Using the material below, tally each line with the string "during" and report only the total.

**Supplied information**
============================================================

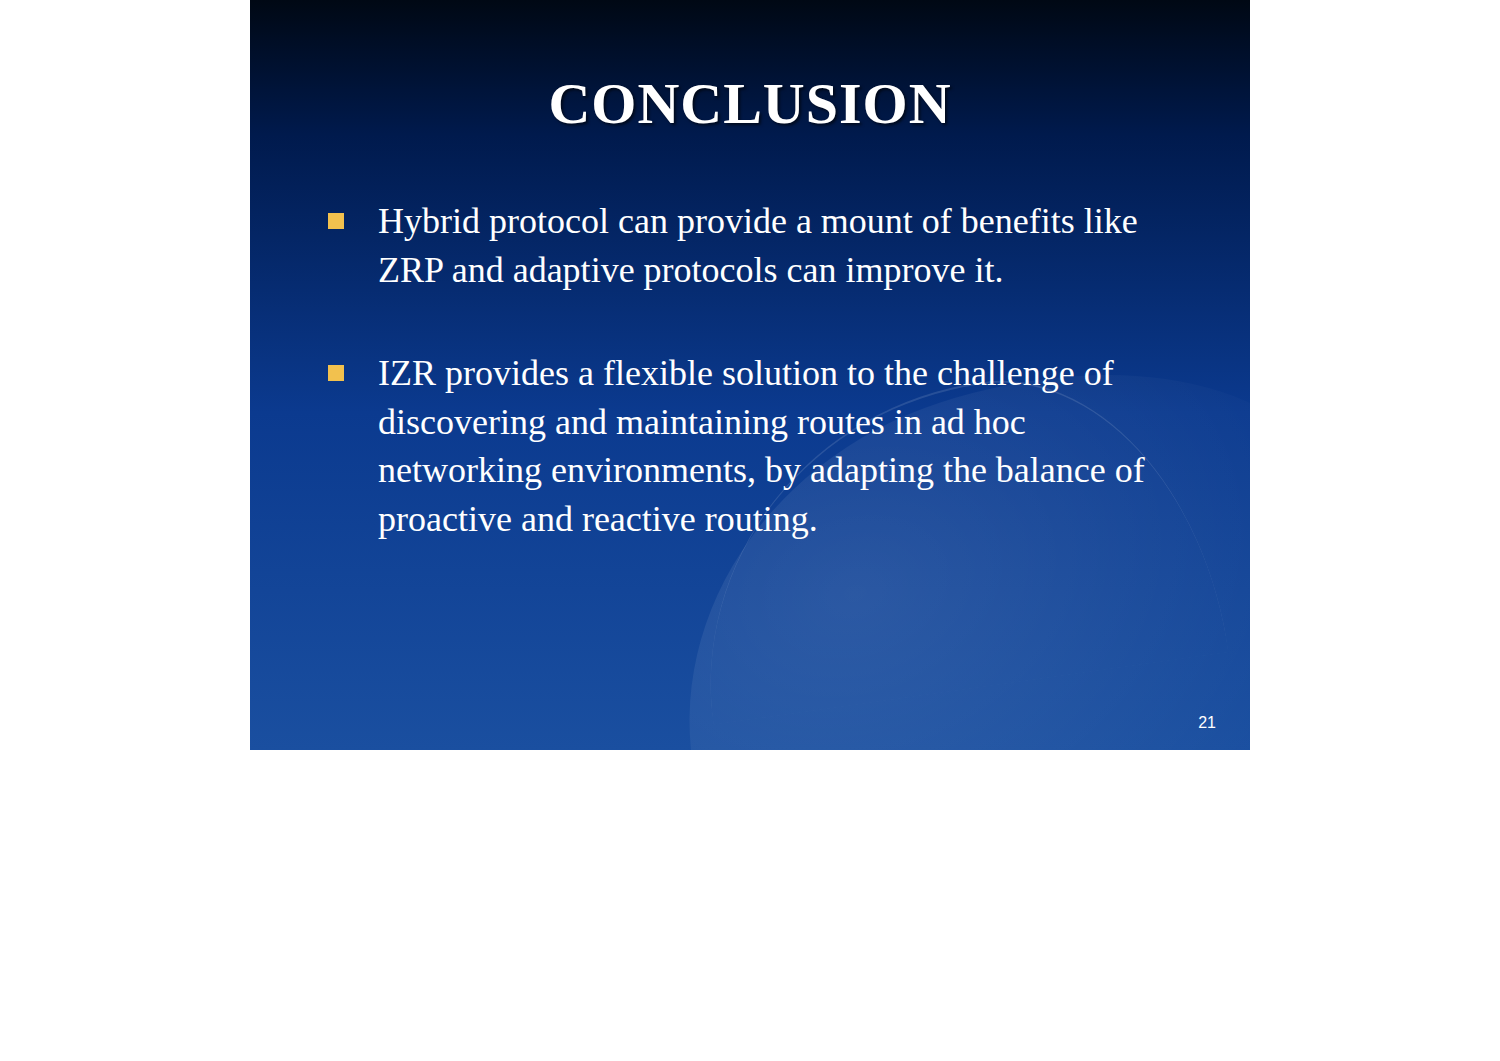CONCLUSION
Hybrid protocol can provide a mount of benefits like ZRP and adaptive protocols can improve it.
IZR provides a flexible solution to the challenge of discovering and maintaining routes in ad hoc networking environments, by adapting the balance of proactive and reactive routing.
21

============================================================

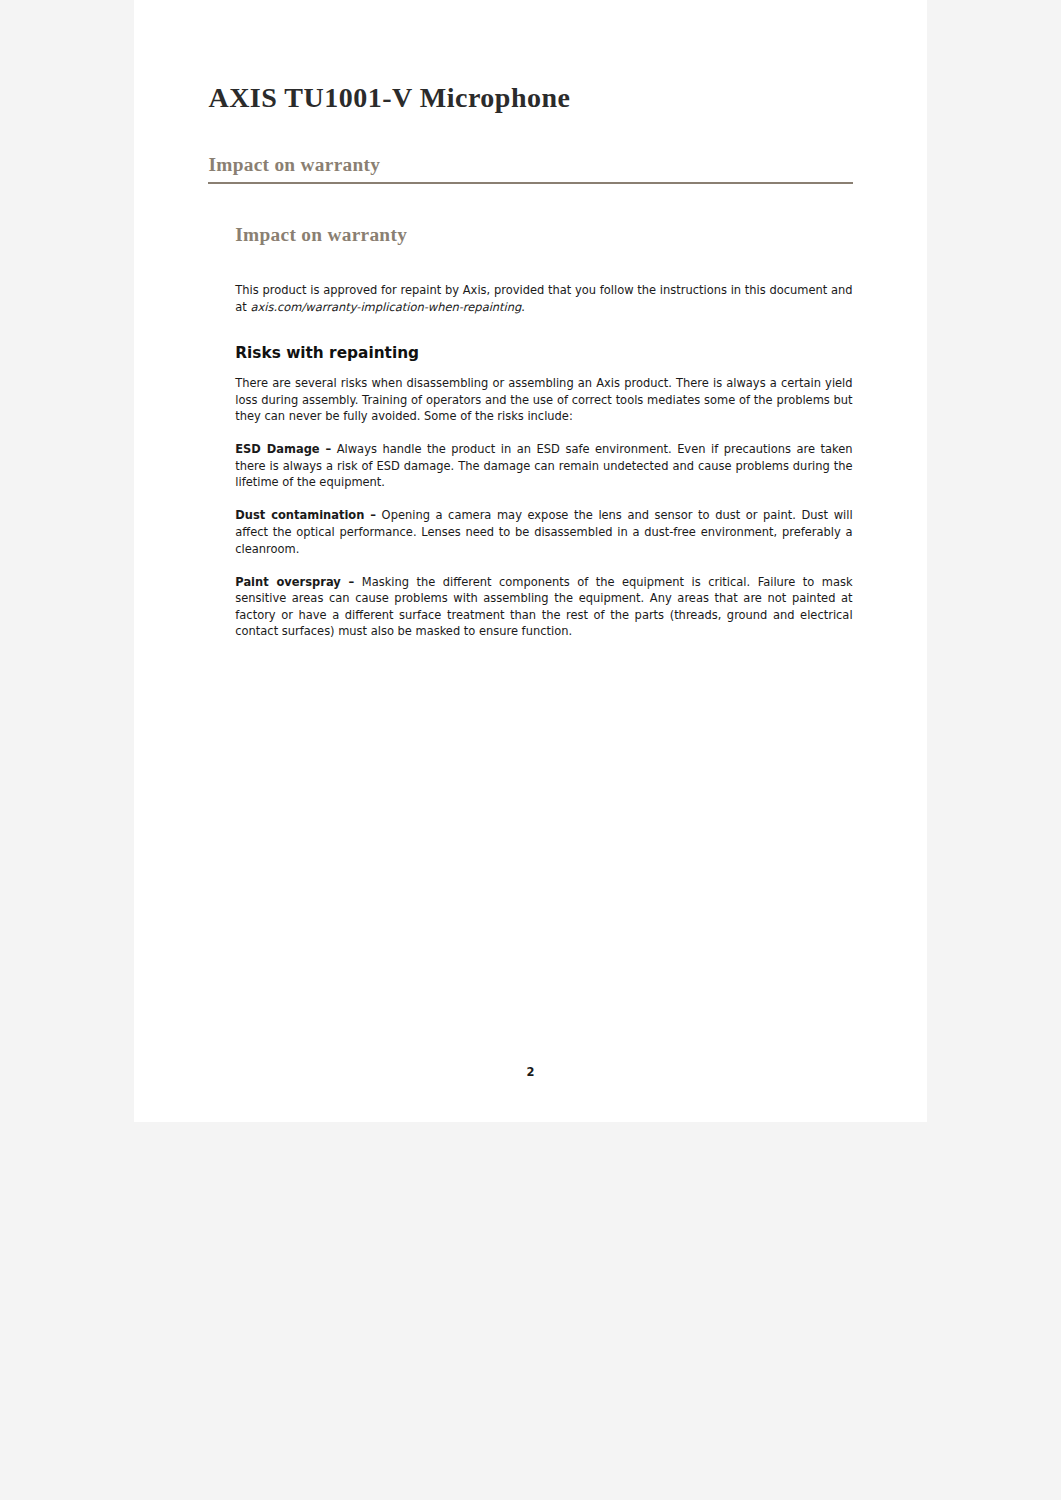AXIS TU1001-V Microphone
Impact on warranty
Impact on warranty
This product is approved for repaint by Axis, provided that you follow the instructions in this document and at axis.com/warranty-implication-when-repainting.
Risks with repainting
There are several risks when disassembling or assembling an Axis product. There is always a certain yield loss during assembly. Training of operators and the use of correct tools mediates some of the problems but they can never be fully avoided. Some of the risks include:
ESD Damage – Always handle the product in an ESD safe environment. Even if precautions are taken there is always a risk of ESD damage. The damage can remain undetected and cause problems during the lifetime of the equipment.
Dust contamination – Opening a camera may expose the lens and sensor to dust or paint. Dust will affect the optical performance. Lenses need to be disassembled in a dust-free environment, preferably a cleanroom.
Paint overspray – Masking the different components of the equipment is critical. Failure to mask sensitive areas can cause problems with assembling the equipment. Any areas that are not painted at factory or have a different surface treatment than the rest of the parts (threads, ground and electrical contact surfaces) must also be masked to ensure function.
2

============================================================

**Result of this exercise**
2